Paradoxically, one of the warning lights is the choice of patient safety as top priority. Of course, that’s what Berwick was asked to report on, and to be strictly accurate, it is ‘the quality of patient care, especially patient safety’, that the report singles out as the NHS’s most important aim. But safety and high-quality patient care, as Vanguard’s Andy Brogan, a keen and involved student of NHS affairs, points out, are ‘hygiene factors’, something necessary to achieve the purpose but not identical with it. Safety is a priority for air travel, too, but it’s not the purpose, and nor is it for the NHS.

‘When you have to make safety a priority, it tells you that the focus must have been wrong before’, Brogan reasons. ‘We ended up with a safety problem because we weren’t focused on purpose and value. A patient safety focus is not the same as a focus on purpose and value and therefore doesn’t remove the precipitating cause of the problem. It treats the symptom.’

The purpose of the NHS is to allow people to live healthy lives, in our own context. For Brogan, the big story in the NHS, nowhere hinted at in Berwick, is that it has conceived of its purpose from the wrong point of view: it is producer- rather than patient-centric, reducing patients to their conditions and then handing them out more or less standard medical packages – ‘push’ rather than ‘pull’. This is Fordist, industrialised, Model-T medicine – and the surface pressure and busyness conceals huge underlying waste and inefficiency.
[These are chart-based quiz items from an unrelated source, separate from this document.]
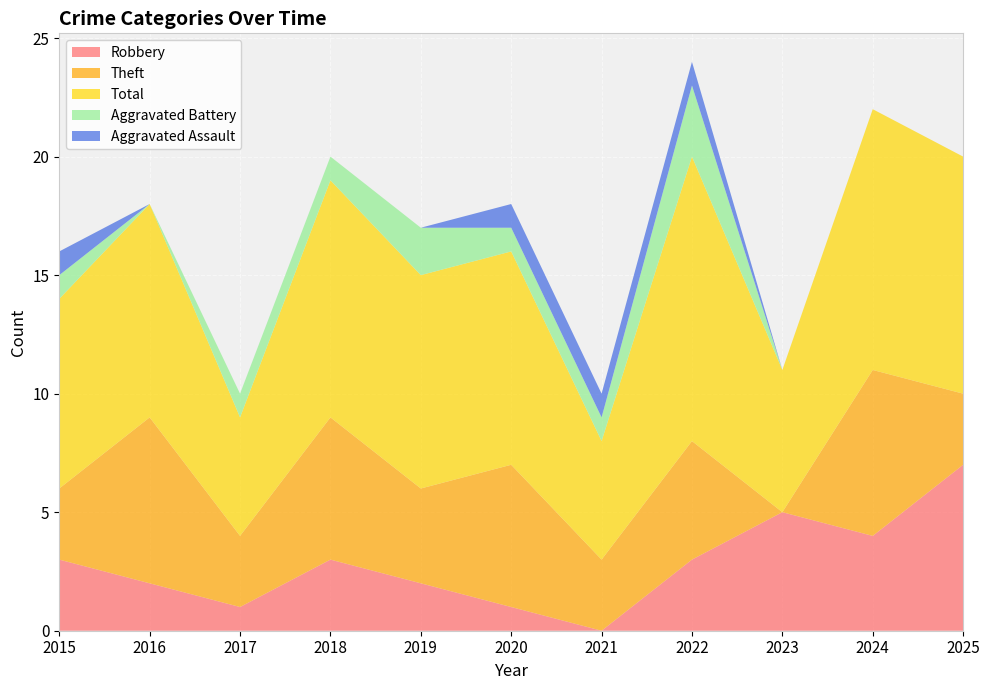

Reading left to right, list all the values displayed in this chart.

Robbery: 3	2	1	3	2	1	0	3	5	4	7
Theft: 3	7	3	6	4	6	3	5	0	7	3
Total: 8	9	5	10	9	9	5	12	6	11	10
Aggravated Battery: 1	0	1	1	2	1	1	3	0	0	0
Aggravated Assault: 1	0	0	0	0	1	1	1	0	0	0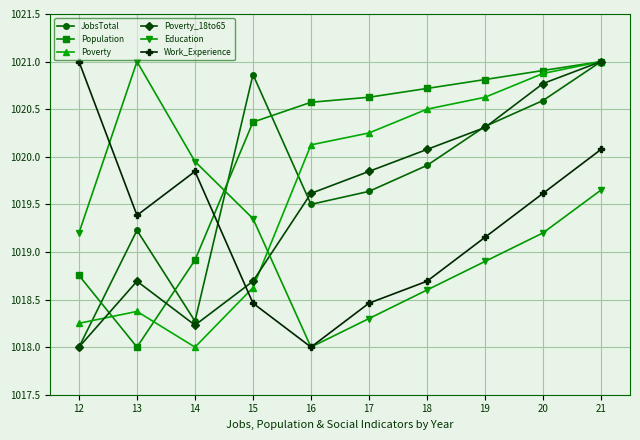

Between 20 and 21, which series saw the biggest shift?

Work_Experience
‘Almost every improvement effort I see in the NHS assumes that it has a single-loop problem to solve – i.e. we are doing the right things, we just need to learn how to do them better’, says Brogan. ‘But the NHS has a double-loop problem – it is doing the wrong things. When you see people’s demands in the context of the lives they want to lead, many of the condition-shaped interventions are simply the wrong thing to do. Making them safer is just doing the wrong thing righter’.

Thus it’s all very well to call for the NHS to become a learning organisation – who could disagree? – but it can’t do that unless it changes how it measures. Measures can be used either for learning or accountability and control but not both (the argument is here). Broadly speaking, NHS measures are related to activity, not purpose from the patient’s point of view: number of GP or A&E visits, for example, all of which are assumed to be demand needing to be managed, which is done by rationing the available resource to match. No learning is involved; the measures are used for control, not to learn how to improve patients’ lives.

When measures are related to the purpose of enabling people to live healthy lives, on the other hand, the first discovery is that the more the organisation is ‘improved’ to increase throughput and cut costs, the worse it serves its patients. Take limiting GP appointments to 10 or even 8 minutes, or sometimes one problem at a time. This boosts throughput, but the price of failing to deal with the complete issue at first pass is multiplication of backed-up ‘failure demand’ as patients return for further consultations or present themselves at A&E instead. These pressures led to the setting up of first NHS Direct and now the disastrous 111 number – both unwitting factories for amplifying yet more repeat ‘demand’, the epitome of non-learning organisations.

Vanguard’s figures suggest that up to a terrifying 85 per cent of all demand into the NHS is failure demand. While much of it is medically justifiable, it needn’t and wouldn’t happen if it were dealt with properly the first time round. This is the nightmare treadmill that the NHS has to get off and that is the essential subtext to Berwick – small print that is more urgent and alarming than the report’s headlines. This is why the influential Roy Lilley, broadly a Berwick admirer, describes it as ‘the most exasperating and annoying report I’ve ever read.’ While not going that far, and accepting that ‘it’s important not to lose the political will,’ Brogan also expresses his frustration: at some point, he says, ‘someone will have to get up and call a spade a spade’.